Proper handling of soiled healthcare linen is a very important element in the healthcare industry. It ensures patient safety and safety of healthcare workers, environmental services personnel, and anyone who is visiting healthcare facilities. Even though handling it with care has such big impacts, there are instances when it’s not done according to OSHA regulations and best practices. Failures include storing soiled linen in shared spaces with clean linen, discarding soiled linen in the trash and/or red bag waste receptacles. The consequences can be vast: first, infections transmitted through improper procedures can result in illness or injury and, second, degraded safety levels will worsen patient experience and staff satisfaction.
Laundry policies are supposed to ensure that:
- The area for handling laundry is in a dedicated space
- All equipment for laundry handling is used and maintained in accordance with the manufacturer’s instructions
- Staff is not allowed to consume any food or beverages in laundry spaces
- There are hand hygiene facilities in every laundry work area
- The use of a laundry skip is strongly recommended when removing soiled linen
- Clean laundry is properly sorted, packaged and transported in order to ensure their cleanliness and keep them safe from dust and soil.

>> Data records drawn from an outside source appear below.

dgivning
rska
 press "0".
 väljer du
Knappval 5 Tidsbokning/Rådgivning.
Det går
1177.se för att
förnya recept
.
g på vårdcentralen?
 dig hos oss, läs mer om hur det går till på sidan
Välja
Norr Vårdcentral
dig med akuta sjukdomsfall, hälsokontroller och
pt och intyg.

All linen which is soiled with blood, bodily fluids, secretions or excretions should be dealt with by implementing the same precautions.
What follows are a few instructions that if accordingly followed will make sure that no health risks are present and the entire procedure is sanitary and safe.
First of all, each staff member that deals with soiled linen is supposed to handle contaminated materials with minimum agitation and shaking in order to avoid contaminating the air, surfaces and any people that are nearby. Next, if the soiled laundry is wet it is supposed to be wrapped in a dry sheet or towel before placing it in a laundry skip.
The safest way to protect staff members (and patients) is to educate them regarding the use and disposal of these materials, and teaching them to always hold them away from their body and uniform. Once the healthcare staff member places the soiled linen in a laundry skip, next thing to do is to discharge it directly into a soiled linen collection area for safety purposes. This helpful tool should be cleaned and properly disinfected with a low-level disinfectant once a day.
This is important – when changing soiled linen with a clean one, it is recommended that only the exact amount of clean linen required should be taken into a resident’s room. And, finally, there should be at least one-metre separation between clean and soiled linen.